Die Präpositionen (die Verhältniswörter) - ein wesentlicher Unterschied
Ein wesentlicher Unterschied besteht in den zwei unterschiedlichen Präpositionen im Grundtext, die in vielen deutschen Übersetzung sowohl in Markus 10,45 (vgl. Mt 20,28) als auch in 1. Timotheus 2,6 mit „für" übersetzt worden sind.
Der Schreiber Markus verwendet in seinem Evangelium die griechische Präposition „anti" (griech. „anstatt" oder „an Stelle von"). Damit wird im Markus- als auch im Matthäus-Evangelium Stellvertretung ausgedrückt.
Im Timotheus-Brief verwendet Paulus eine andere griechische Präposition. Dort benutzt er „hyper". Wenn dieser Präposition ein Genitiv folgt, wie es in 1. Timotheus 2,6 der Fall ist, trägt sie die Bedeutung von: „für, zugunsten, zum Besten oder zum Vorteil von jemand". Damit drückt Paulus in diesem Brief den Gedanken der Sühnung aus.
Sühnung - Stellvertretung
Durch das Werk des Herrn Jesus von Golgatha wurde Gott vollkommen verherrlicht und in seinen heiligen Ansprüchen befriedigt. Als Folge dessen kann Er allen Menschen das Heil anbieten. Jeder Sünder kann zu Ihm kommen (1. Tim 2,4). Das ist Sühnung. Das Werk des Herrn reicht wirklich für jeden aus, der kommen will.
Aber nur derjenige, der sich im Glauben an den Herrn Jesus wendet, Buße tut und seine Sünden Ihm bekennt, gehört zu den „vielen", deren Sünden Er tatsächlich im Gericht Gottes getragen hat (Jes 53,12; 1. Pet 2,24). Das ist die Seite der Stellvertretung. Diese Seite wird jedoch nur denen zuteil, die glauben.
Die Wahrheit von Sühnung und Stellvertretung zeigt Paulus auch im Römer-Brief. Dort lesen wir: „Gottes Gerechtigkeit aber durch Glauben an Jesus Christus gegen alle und auf alle, die glauben" (Röm 3,22). Gerechtigkeit „gegen alle" zeigt den Gedanken der Sühnung. Sie erweist sich im Blick auf alle Menschen.

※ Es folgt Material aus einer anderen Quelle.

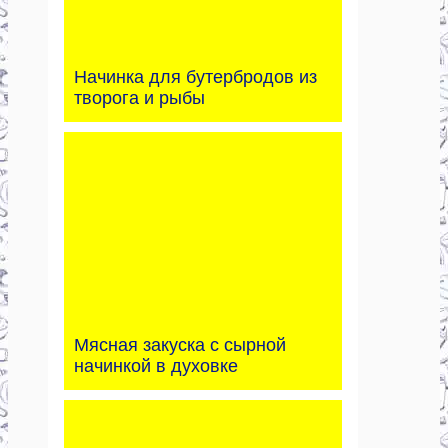
Начинка для бутербродов из
творога и рыбы
Мясная закуска с сырной
начинкой в духовке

Diese Gerechtigkeit kommt allerdings nur „auf alle", die an den Herrn Jesus Christus glauben und Ihn annehmen. Solche werden umsonst gerechtfertigt (Röm 3,24). Darin liegt der Gedanke der Stellvertretung.
Fazit
Der Tod des Herrn Jesus ist in diesem Sinn unter zwei Gesichtspunkten für uns Menschen zu betrachten. Erstens geschah Sühnung - für alle Menschen. Damit bekommen alle die Möglichkeit, überhaupt zu Gott kommen zu können. Zweitens starb er stellvertretend - „für viele" Menschen. Diese „Vielen" haben den Weg zu Gott gefunden und seinen Sohn Jesus Christus im Glauben angenommen. Er ist ihr Stellvertreter im Gericht Gottes geworden.
Wenn wir diese beiden Seiten unterscheiden, entsteht weder ein Widerspruch, noch der Gedanke an eine Allversöhnung. Es zeigt sich vielmehr eine völlige Harmonie der Wahrheit Gottes in der Bibel.